Jones quitte Liverpool pour l'Inter Milan : un nouveau chapitre
Seize ans à Liverpool, et le rideau tombe. Jones quitte enfin la Mersey. Direction l’Inter Milan, pour 30 millions de livres, comme l’a révélé Sky Sports. Un transfert sec, chiffré, mais derrière, c’est une vie entière qui bascule.
De gamin de l’académie à pilier du vestiaire
Jones n’était pas simplement un joueur de Liverpool. Il en était un produit pur, un enfant du club. Arrivé à l’académie en gamin plein de rêves, il en repart en père de famille, avec 228 matches en équipe première, 22 buts et six trophées majeurs, dont deux titres de Premier League.
Sur Instagram, il a choisi les mots plutôt que les chiffres. « Après 16 ans, il est temps de dire au revoir », a-t-il écrit. Il rappelle qu’il est venu à Liverpool avec un simple rêve : porter ce maillot. Il l’a fait, longtemps, souvent, jusqu’à en faire son quotidien. « Ce club est tout ce que j’ai toujours connu », confie-t-il. Il résume sa trajectoire en une phrase : il est arrivé en enfant, il part en homme, avec une famille. Seize ans d’une vie, condensés dans un vestiaire, sur une pelouse, dans une ville.
Une histoire de vie autant que de football
Son message ne parle pas seulement de titres ou de statistiques. Il parle de moments. De son premier match, de ces trophées soulevés, de ces souvenirs « qu’il n’oubliera jamais ». Et surtout de sa fille, née alors qu’il portait le maillot rouge.
Pour lui, Liverpool n’est plus seulement son histoire personnelle. C’est devenu celle de sa famille. La ville, le club, les gens : tout s’emmêle.
Il n’oublie personne à l’académie, ceux qui ont cru en lui alors qu’il n’était qu’un gamin prometteur. Certains l’ont vu grandir, littéralement, des terrains de jeunes jusqu’aux nuits européennes. Ces visages-là, il les cite, sans les nommer, mais avec insistance.
Merci à tous, même après une dernière année compliquée
Sa dernière saison, sous Arne Slot, a laissé un goût d’inachevé. Peu de temps de jeu, de la frustration. Pourtant, aucune rancœur dans ses mots.
Il aligne les remerciements comme on déroule une haie d’honneur.
- Les entraîneurs d’abord, pour la confiance, les opportunités, les exigences.
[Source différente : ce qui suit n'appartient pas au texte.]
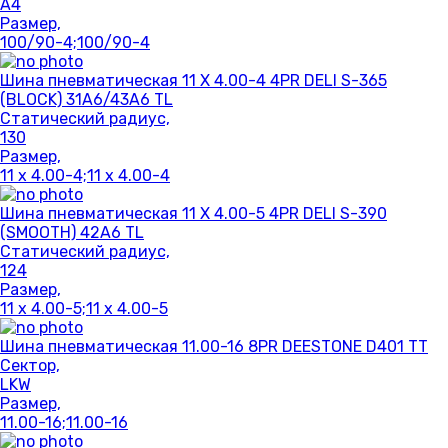
A4
Размер,
100/90-4;100/90-4
Шина пневматическая 11 X 4.00-4 4PR DELI S-365
(BLOCK) 31A6/43A6 TL
Статический радиус,
130
Размер,
11 x 4.00-4;11 x 4.00-4
Шина пневматическая 11 X 4.00-5 4PR DELI S-390
(SMOOTH) 42A6 TL
Статический радиус,
124
Размер,
11 x 4.00-5;11 x 4.00-5
Шина пневматическая 11.00-16 8PR DEESTONE D401 TT
Сектор,
LKW
Размер,
11.00-16;11.00-16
- Puis l’ombre du club : les kinés, le staff médical, les intendants, les cuisiniers, les analystes, la sécurité, l’équipe média, les jardiniers. Tous ceux qui font tourner une institution sans jamais apparaître sur les affiches.
- Il pense aussi aux coéquipiers, à ces vestiaires partagés avec des joueurs « incroyables », à ces amitiés qu’il jure garder à vie.
- Et bien sûr, aux tribunes. Aux supporters qui l’ont soutenu, parfois critiqué, mais jamais lâché. « Je serai toujours l’un des vôtres », promet-il.
Une page se tourne, une autre s’ouvre à Milan
Jones ne cache pas son excitation. Il parle de « nouveau défi », de « nouveau chapitre » pour lui et sa famille. L’Inter Milan l’attend, avec d’autres exigences, un autre football, un autre monde. Mais au moment de boucler ses adieux, il revient encore à Liverpool.
Le club restera « une énorme partie » de lui. Il rappelle qu’il est arrivé avec un rêve. Il s’en va en ayant « vécu » ce rêve. Et il conclut avec une dernière pensée pour tous ceux qui ont compté, de près ou de loin, dans ces seize années. Un simple « merci », répété, appuyé.
La signature à l’Inter ouvre une nouvelle route. Mais pour Jones, qu’il le veuille ou non, une partie de sa carrière – et de sa vie – portera toujours la marque de Liverpool. YNWA.